I wasn’t criticizing maaster. I was just saying that you can already restrict the sentences you see to those belonging to any one user you want.
✹✹ Stats & Graphs ✹✹
Tatoeba Stats, Graphs & Charts have been updated:
🍎 Stats : An attempt at counting the number of active contributing usernames per year
2024 (268) * in progress
2017 (1414) * the year the SSD died. https://blog.tatoeba.org/2017/
2013 (2289) * the peak
Here are the number of usernames owning sentences without valid dates (early entries in the database).
This is based on data harvested from th 2024-02-10 sentences_detailed.csv file.
Note that this is not actually the number of active usernames from each year.
The usernames counted are the ones who currently "own" sentences added in those years, not really the contributors, since "orphan" sentences can be adopted. This means that the year the Tanaka Corpus sentences were imported shows a lot more contributors than there actually were. Many of those who have adopted these sentences joined the project much later.

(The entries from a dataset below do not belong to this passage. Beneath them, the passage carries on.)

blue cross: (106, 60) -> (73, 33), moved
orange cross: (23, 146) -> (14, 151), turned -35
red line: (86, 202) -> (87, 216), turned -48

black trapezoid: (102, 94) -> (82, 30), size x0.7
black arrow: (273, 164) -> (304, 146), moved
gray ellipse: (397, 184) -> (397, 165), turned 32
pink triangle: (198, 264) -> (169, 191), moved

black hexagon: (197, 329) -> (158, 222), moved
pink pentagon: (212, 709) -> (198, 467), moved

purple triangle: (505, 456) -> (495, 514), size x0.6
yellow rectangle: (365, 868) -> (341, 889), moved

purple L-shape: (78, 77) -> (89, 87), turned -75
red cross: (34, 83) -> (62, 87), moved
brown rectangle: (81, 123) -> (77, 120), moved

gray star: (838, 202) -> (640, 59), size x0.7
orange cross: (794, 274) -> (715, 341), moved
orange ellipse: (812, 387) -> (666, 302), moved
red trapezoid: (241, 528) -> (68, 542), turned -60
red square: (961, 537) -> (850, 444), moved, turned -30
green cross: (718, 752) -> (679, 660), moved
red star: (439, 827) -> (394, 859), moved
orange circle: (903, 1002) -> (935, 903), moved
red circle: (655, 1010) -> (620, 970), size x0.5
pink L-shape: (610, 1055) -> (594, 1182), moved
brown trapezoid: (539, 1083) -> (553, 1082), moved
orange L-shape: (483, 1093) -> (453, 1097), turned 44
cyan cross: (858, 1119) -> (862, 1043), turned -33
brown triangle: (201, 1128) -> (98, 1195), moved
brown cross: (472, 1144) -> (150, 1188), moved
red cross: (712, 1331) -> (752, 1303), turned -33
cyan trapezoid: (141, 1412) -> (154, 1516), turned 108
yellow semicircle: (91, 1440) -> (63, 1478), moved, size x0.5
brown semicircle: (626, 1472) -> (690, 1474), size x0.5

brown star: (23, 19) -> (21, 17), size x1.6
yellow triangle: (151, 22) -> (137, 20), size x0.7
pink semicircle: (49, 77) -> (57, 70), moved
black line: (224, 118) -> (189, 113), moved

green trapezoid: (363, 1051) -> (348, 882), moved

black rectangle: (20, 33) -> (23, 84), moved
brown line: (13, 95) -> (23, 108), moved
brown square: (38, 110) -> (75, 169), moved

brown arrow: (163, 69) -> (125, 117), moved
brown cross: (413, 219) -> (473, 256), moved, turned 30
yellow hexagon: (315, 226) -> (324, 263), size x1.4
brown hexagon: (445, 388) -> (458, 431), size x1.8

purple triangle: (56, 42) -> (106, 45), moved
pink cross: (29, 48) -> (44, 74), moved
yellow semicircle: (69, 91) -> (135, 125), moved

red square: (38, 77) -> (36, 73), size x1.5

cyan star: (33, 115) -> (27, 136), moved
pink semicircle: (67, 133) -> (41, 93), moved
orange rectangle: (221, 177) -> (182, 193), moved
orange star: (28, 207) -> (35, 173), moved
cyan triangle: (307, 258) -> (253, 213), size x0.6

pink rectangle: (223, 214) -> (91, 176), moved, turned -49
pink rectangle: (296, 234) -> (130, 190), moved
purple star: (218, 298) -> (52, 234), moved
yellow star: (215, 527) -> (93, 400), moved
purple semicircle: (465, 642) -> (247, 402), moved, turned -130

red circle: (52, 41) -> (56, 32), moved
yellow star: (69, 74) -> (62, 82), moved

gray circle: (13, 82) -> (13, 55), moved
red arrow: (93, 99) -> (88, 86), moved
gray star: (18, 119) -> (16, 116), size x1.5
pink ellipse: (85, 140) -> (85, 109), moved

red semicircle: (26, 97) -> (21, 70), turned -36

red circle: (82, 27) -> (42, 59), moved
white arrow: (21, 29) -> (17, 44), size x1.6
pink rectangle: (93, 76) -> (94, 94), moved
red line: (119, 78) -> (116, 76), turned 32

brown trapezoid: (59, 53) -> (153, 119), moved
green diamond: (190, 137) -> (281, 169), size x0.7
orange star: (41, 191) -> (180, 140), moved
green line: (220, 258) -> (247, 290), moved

If you want to count contributors active in a given year, you should probably analyze the contributions.csv file instead.
You've raised a very good question. By the way, the Berber language as defined in Tatoeba is a catch-all, because 80% of its phrases are Kabyle phrases but with a mixture of other Berber words. This mixture is not based on any linguistic reality, only ideology. The "Kabyle Berberists" who created this ideology think that by imposing their Kabyle language and mixing it with 20% of other languages, they will be able to unite all Berbers.
By the way, everything you can find in the way of novels, poetry, theatre, websites, music... It's 70% Kabyle. Because the Kabyle language has been transcribed into Latin since the 18th century. And there are 12 million Kabyles. Even the flag that Tatoeba's admins have imposed on the Kabyle language is not the right one, but rather the flag of all Berbers. The Kabyle flag has been removed from Tatoeba, since that. So the ideology feeds on another ideology. But the Kabyle language will progress, that's for sure. You only have to look at the digital fields in which the Kabyle language is used for localisation, learning and so on.
There are several sites devoted to the Kabyle language, starting with Wikipedia.